How we responded to a 2-hour outage in our Grafana Cloud Hosted Prometheus service
On Thursday, March 11, we experienced a ~2-hour outage in our Grafana Cloud Hosted Prometheus service in the us-central region. To our customers who were affected by the incident, we sincerely apologize. It’s our job to provide you with the monitoring tools you need, and simply put, when they are not available, we make your life harder.
We take this outage very seriously. After an extensive incident review, we put together this blog post to explain what happened, how we responded to it, and what we’re doing to ensure it doesn’t happen again.
We run ~15 large clusters of Grafana Enterprise Metrics (GEM) on various Kubernetes clusters around the world. These clusters are multi-tenanted; they are securely shared between many users of Grafana Cloud using the data and performance isolation features of GEM.
In particular, we set limits on how much data any single tenant can send to the cluster and how quickly the data can be sent. These limits are designed to protect other tenants and the cluster as a whole from the possibility of the cluster getting “overloaded” if a single tenant writes too quickly. The clusters are provisioned/sized based on these limits, among other things.
On Wednesday, March 10, we onboarded a new customer as a tenant on one of our us-central GEM clusters. We increased their active series limits based on their forecasted usage. The next day, the new tenant started sending more data than expected, unbeknownst to them. The configured limits for this customer should have protected the cluster. However, a bug in how limits were enforced meant the tenant was able to overwhelm the cluster, through no fault of their own.
This overload caused a cascading failure throughout our stack. We discovered that our error-handling paths are more expensive (CPU-wise) than our success path. Our internal authentication gateways became overloaded and failed their health checks, subsequently causing our load balancers to remove them from the pool.
Initially we scaled up the cluster to attempt to cope with the load, but as the many Prometheus servers sending data to us began to recover, the ensuing waves of load caused a series of Out-of-Memory errors (OOMs) and other failures throughout the stack.
We then identified which customer was causing the overload and placed even stricter limits on that customer’s usage, and continued to scale up the cluster until it could handle the recovering load. Once the new tenant limits were imposed, the cluster recovered automatically with no additional intervention. Service was fully restored by 23:46 UTC on March 11.
We subsequently identified and fixed the underlying bug on March 12.
What we have learned and are improving
It is of the utmost importance that we learn from this outage and put in place necessary changes to ensure it does not happen again. These are the specific steps we are taking:
The change in the way limits were handled has been reverted and deployed (see https://github.com/cortexproject/cortex/pull/3948). Furthermore, new limits are being introduced to add multiple layers of protection (see https://github.com/cortexproject/cortex/pull/3992). In combination, these two changes will prevent individual customers from being able to overwhelm the cluster and any future bugs from interfering with the implementation of the limits.

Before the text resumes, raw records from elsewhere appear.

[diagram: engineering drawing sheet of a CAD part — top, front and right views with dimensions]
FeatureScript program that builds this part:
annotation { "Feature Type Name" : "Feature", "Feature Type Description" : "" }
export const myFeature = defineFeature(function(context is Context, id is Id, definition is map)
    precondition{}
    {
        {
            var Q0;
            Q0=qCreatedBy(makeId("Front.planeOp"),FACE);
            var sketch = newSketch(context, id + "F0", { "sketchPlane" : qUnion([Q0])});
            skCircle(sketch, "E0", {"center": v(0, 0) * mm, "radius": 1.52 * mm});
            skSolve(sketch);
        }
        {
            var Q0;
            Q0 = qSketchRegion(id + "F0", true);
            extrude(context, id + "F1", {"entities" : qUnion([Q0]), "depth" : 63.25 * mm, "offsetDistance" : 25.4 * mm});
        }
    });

The engineering team is improving our per-tenant limit management, introducing tighter limits and more automated management of limits. We are also improving the management of cluster scaling and provisioning, making the process more automated. This should ensure we never get into a situation where a single tenant can overwhelm a cluster.
We are in the process of recreating the overload scenario in our dev environment and investigating ways to ensure the entire stack fails more predictably (for example, by rejecting API calls insteading of crashing). In the unlikely event that a similar issue arises, this will allow us to recover more quickly.
We are also investing in incident response training and automation to improve our response time. We expect these investigations and resulting changes to be applied within the next six weeks.
Finally, we’re continuing to work with the wider community on improving the behavior of Prometheus when replaying data after an outage.